> [Data listing]:
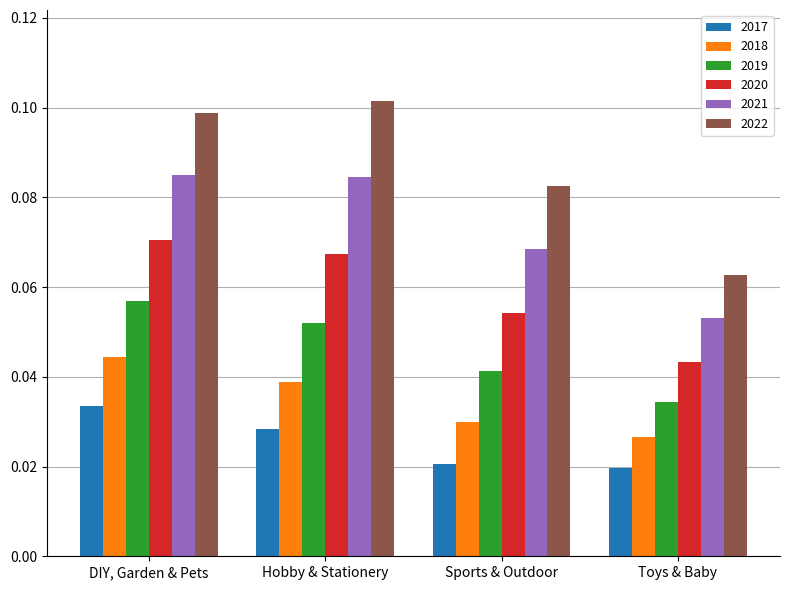

At which category is the sum across all series the highest?

DIY, Garden & Pets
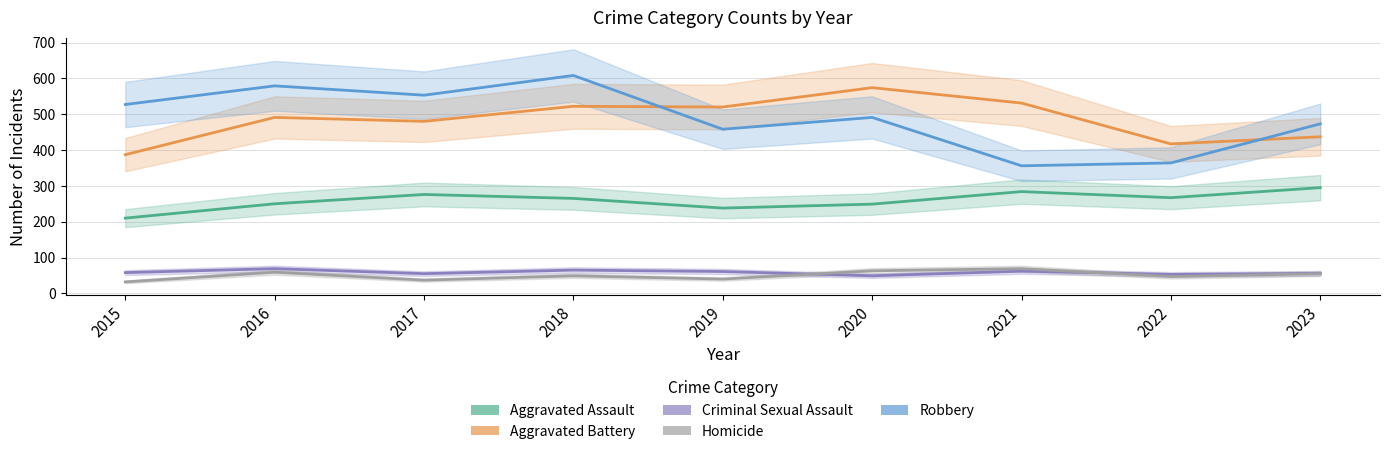

What is the value of the Homicide point at the 4th from the left?

49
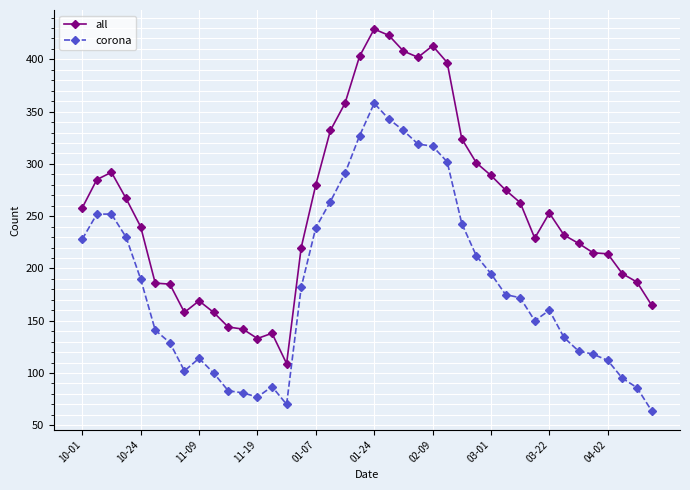

What is the value of the all point at the 11th from the left?

144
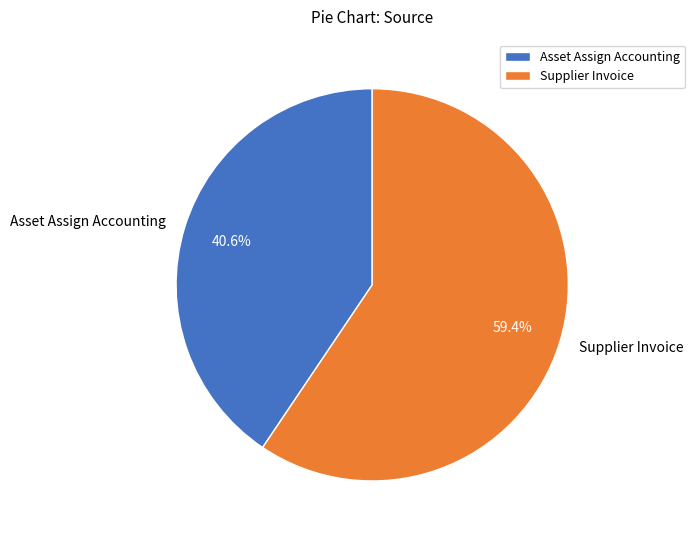

To the nearest percent, what percentage of the pie is Asset Assign Accounting?

41%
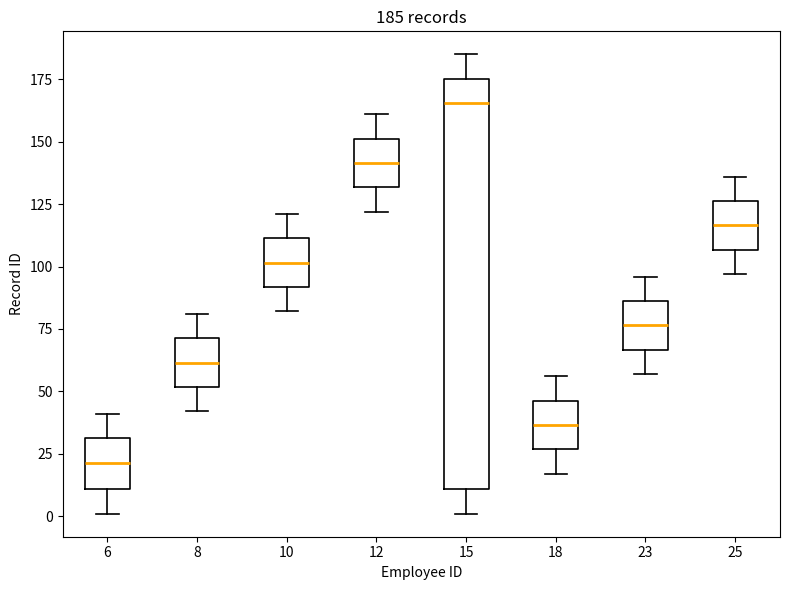

Comparing the boxes themselves (not the whiskers), which one is the tallest?

15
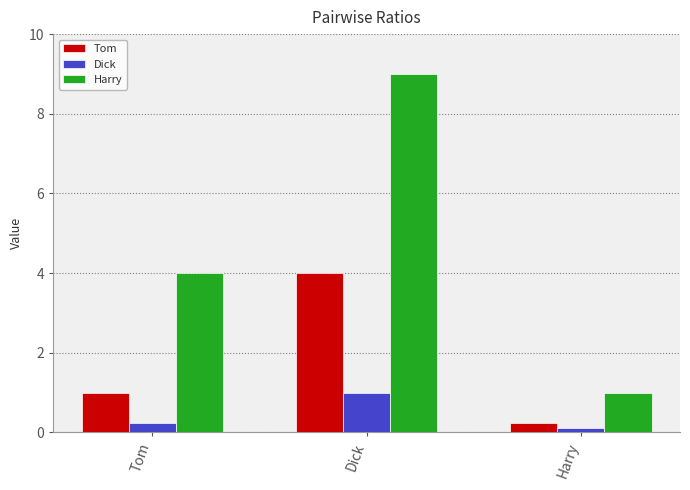

What is the label of the 3rd bar from the left?

Harry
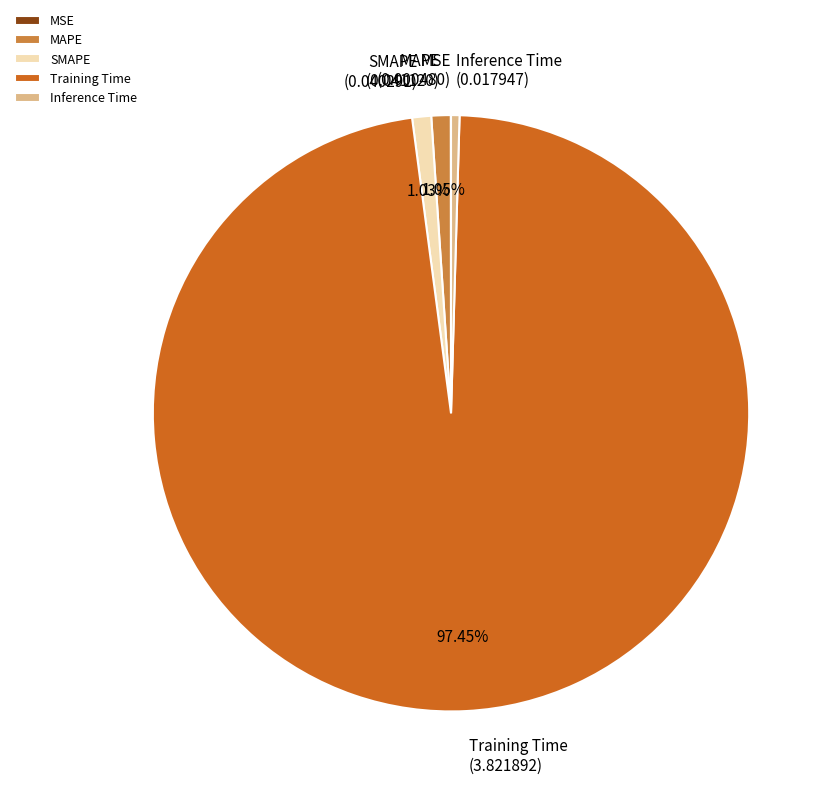

What is the majority slice?

Training Time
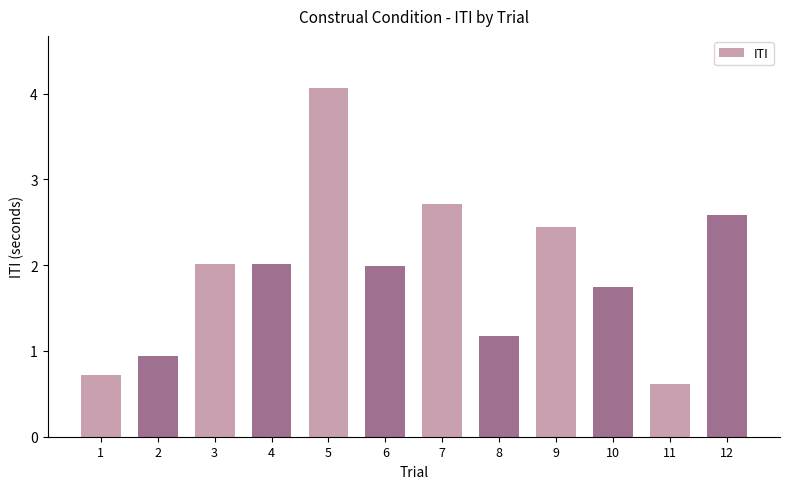

Count the number of data series in this chart.

1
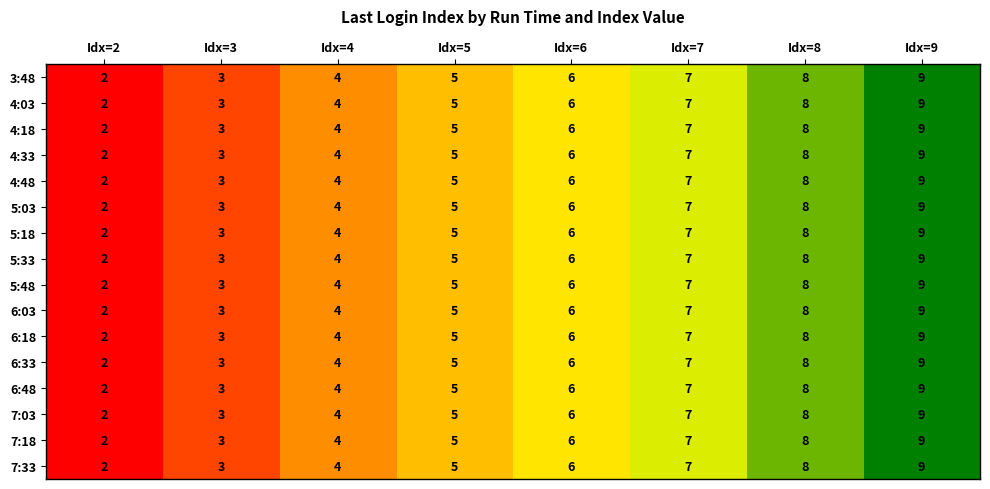

At which category is the sum across all series the highest?

Idx=9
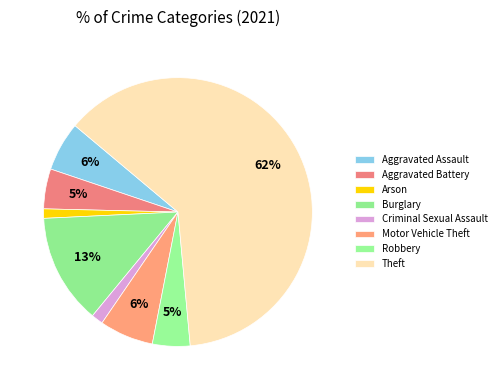

Does Robbery account for over 50% of the chart?

No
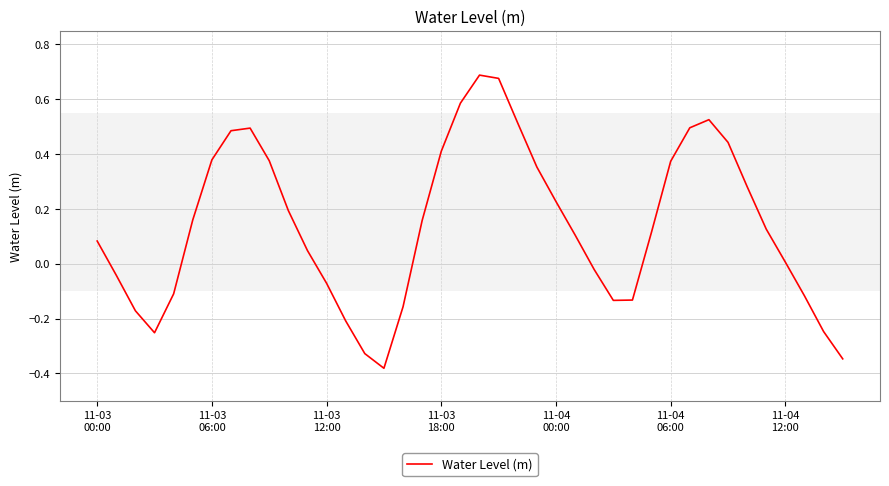

What is the difference between the maximum and minimum values?

1.1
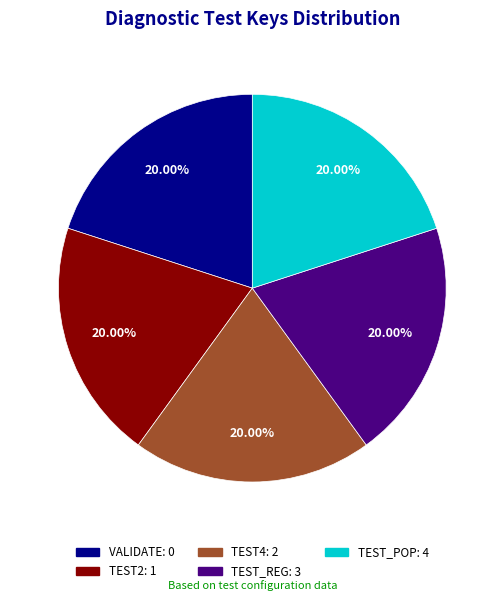

True or false: TEST4 accounts for 20% of the total.

True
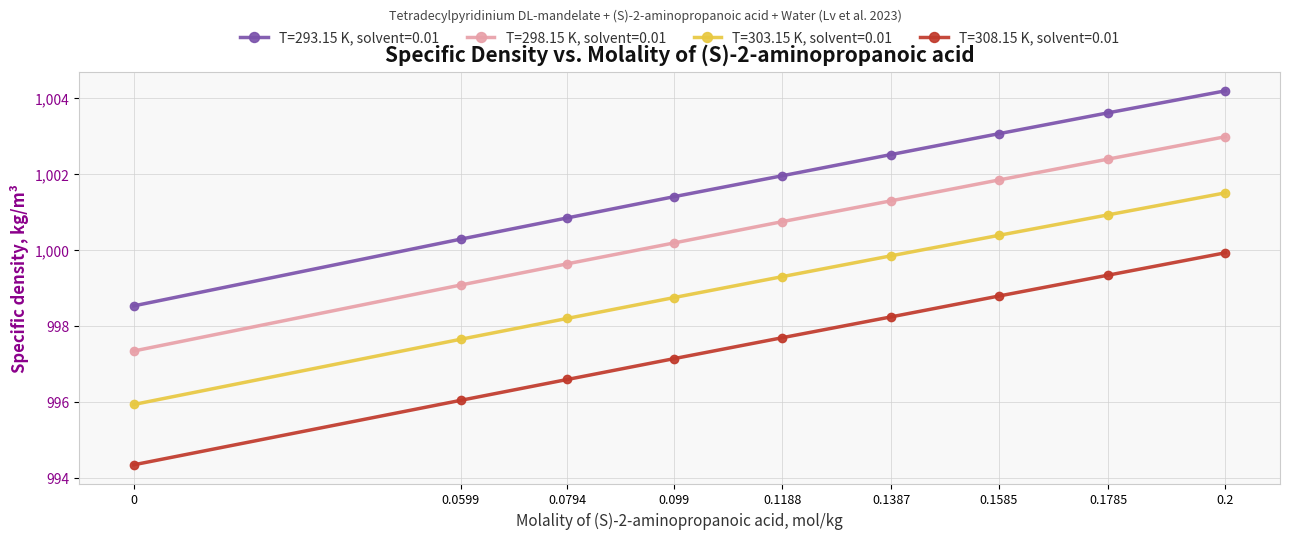

What is the spread (max minus min) of values at 0.1585?

4.3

> [Requirement]:
Reproduce all of the material above with "marker" substituted for every instance of "point" and nothing else altered. Leave the pictures out.

> [Answer]:
At which category is the sum across all series the highest?

DIY, Garden & Pets

What is the value of the Homicide marker at the 4th from the left?

49

What is the value of the all marker at the 11th from the left?

144

To the nearest percent, what percentage of the pie is Asset Assign Accounting?

41%

Comparing the boxes themselves (not the whiskers), which one is the tallest?

15

What is the label of the 3rd bar from the left?

Harry

What is the majority slice?

Training Time

Count the number of data series in this chart.

1

At which category is the sum across all series the highest?

Idx=9

Does Robbery account for over 50% of the chart?

No

What is the difference between the maximum and minimum values?

1.1

True or false: TEST4 accounts for 20% of the total.

True

What is the spread (max minus min) of values at 0.1585?

4.3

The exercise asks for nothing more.